Problem →
Working down the material below, reproduce exactly every line from the one containing "(321, 675) = (665, 698): black stool -> none" to the last line, and only those.

*** Records for processing Section Begins ***

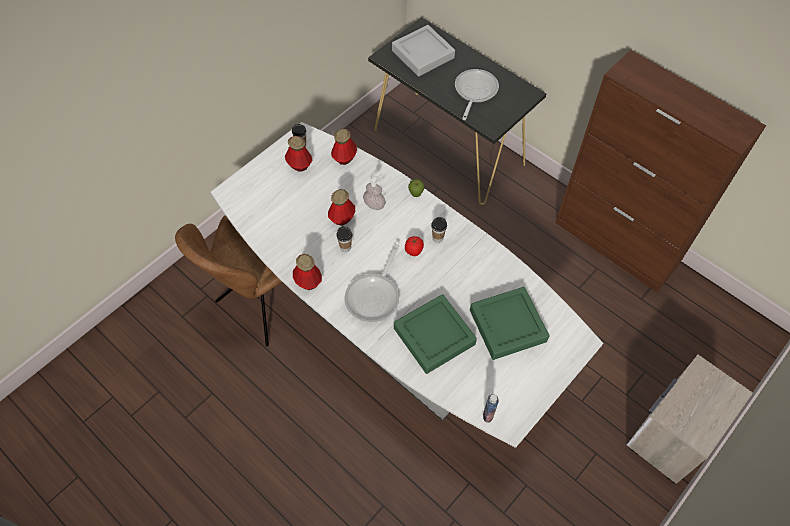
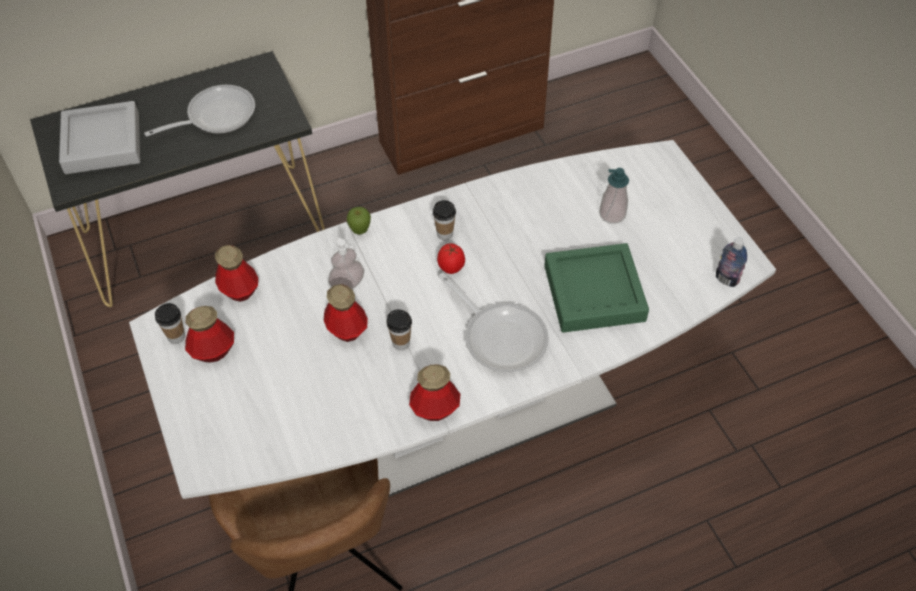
camera: 65 degrees left, 5 degrees down
(474, 92) = (215, 116): frying pan -> frying pan turned 105 degrees clockwise
(507, 326) = (612, 214): green tray -> soap dispenser
(670, 436) = (721, 196): nightstand -> none

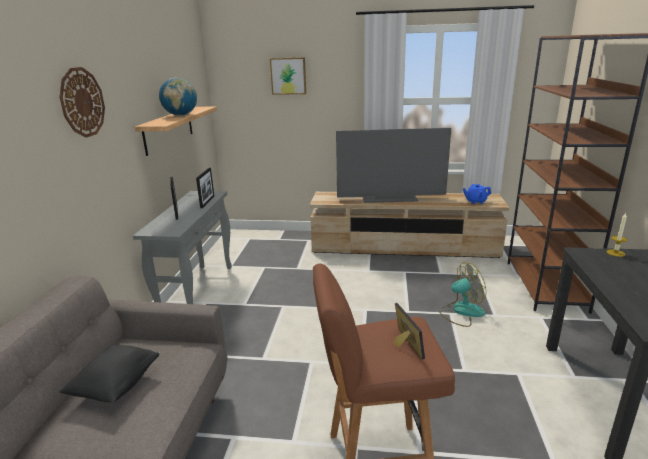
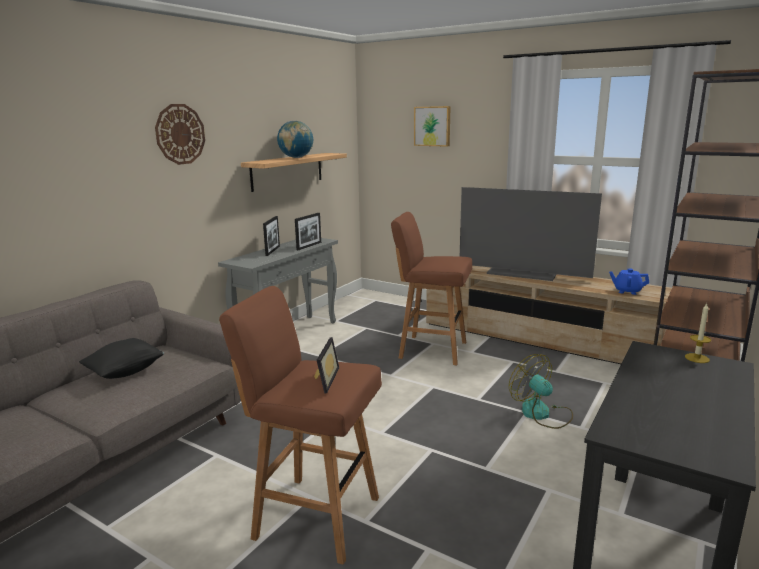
camera: 25 degrees right, 5 degrees down
(335, 276) = (431, 349): none -> brown stool
(461, 311) = (542, 414): fan -> fan turned 135 degrees counterclockwise

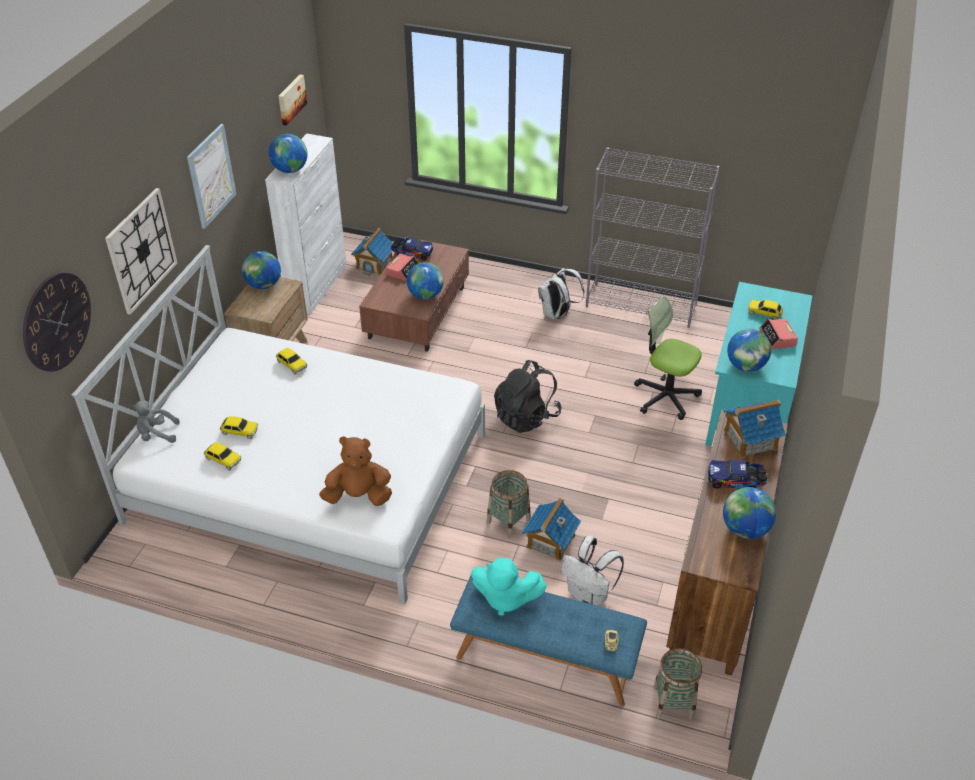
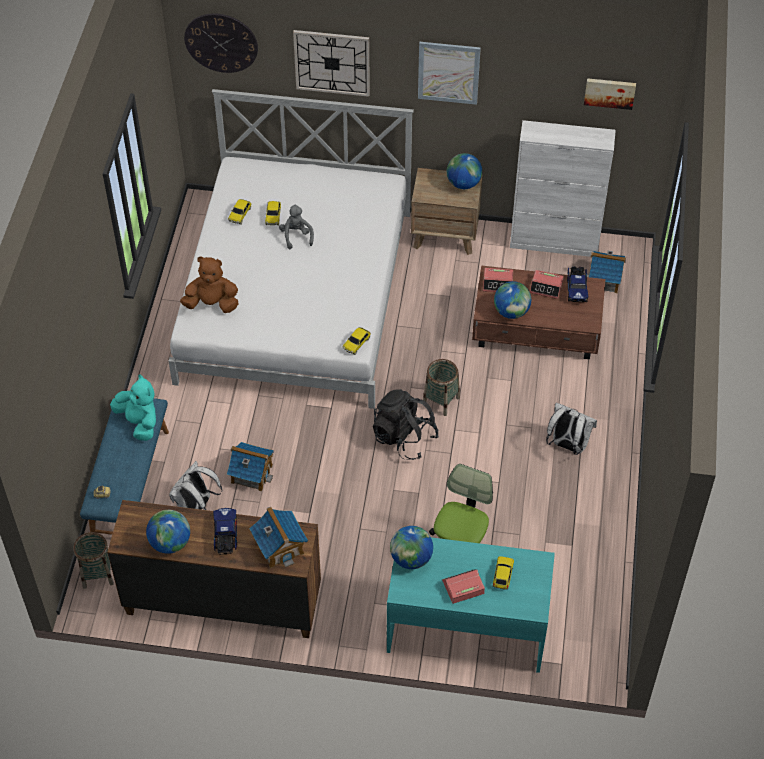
camera: 80 degrees right, 10 degrees up
(157, 434) = (261, 169): grey plush toy -> grey plush toy (296, 236)
(290, 170) = (543, 133): globe -> none
(292, 364) = (359, 228): toy car -> toy car (356, 343)
(358, 496) = (212, 304): brown plush toy -> brown plush toy turned 75 degrees counterclockwise
(387, 298) = (498, 283): none -> alarm clock
(505, 598) = (139, 422): turquoise plush toy -> turquoise plush toy turned 135 degrees clockwise
(508, 521) = (269, 441): basket -> basket (441, 400)
(642, 305) = (607, 521): grey bookcase -> none

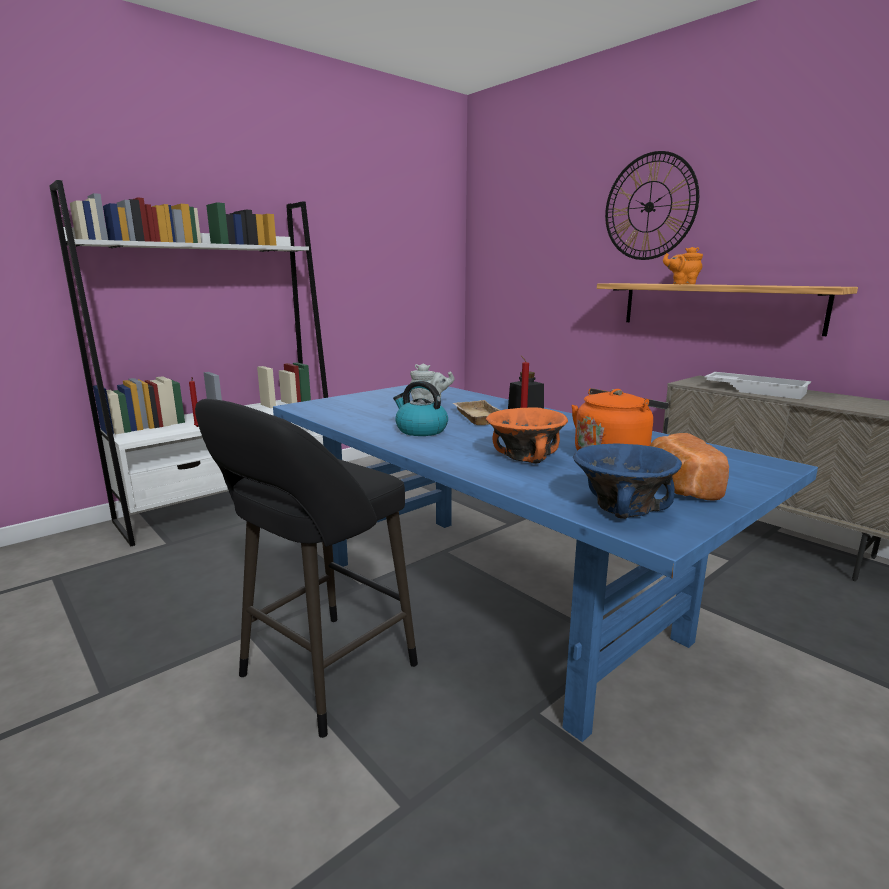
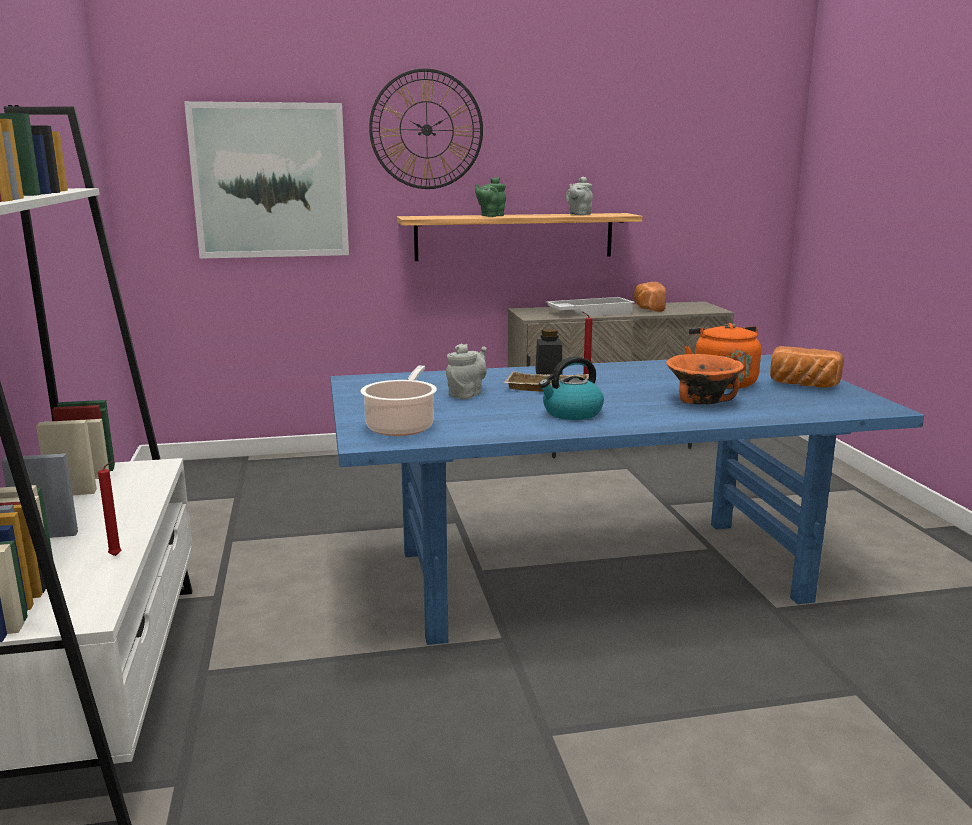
camera: 60 degrees left, 0 degrees up
(321, 675) = (665, 698): black stool -> none
(336, 406) = (401, 426): none -> cooking pot
(540, 255) = (270, 181): none -> picture
(622, 508) = (836, 404): blue bowl -> none
(682, 284) = (491, 216): orange teapot -> green teapot
(777, 285) = (579, 214): none -> grey teapot
(841, 400) = (647, 308): none -> bread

*** Records for processing Section Ends ***

Solution to the problem →
(321, 675) = (665, 698): black stool -> none
(336, 406) = (401, 426): none -> cooking pot
(540, 255) = (270, 181): none -> picture
(622, 508) = (836, 404): blue bowl -> none
(682, 284) = (491, 216): orange teapot -> green teapot
(777, 285) = (579, 214): none -> grey teapot
(841, 400) = (647, 308): none -> bread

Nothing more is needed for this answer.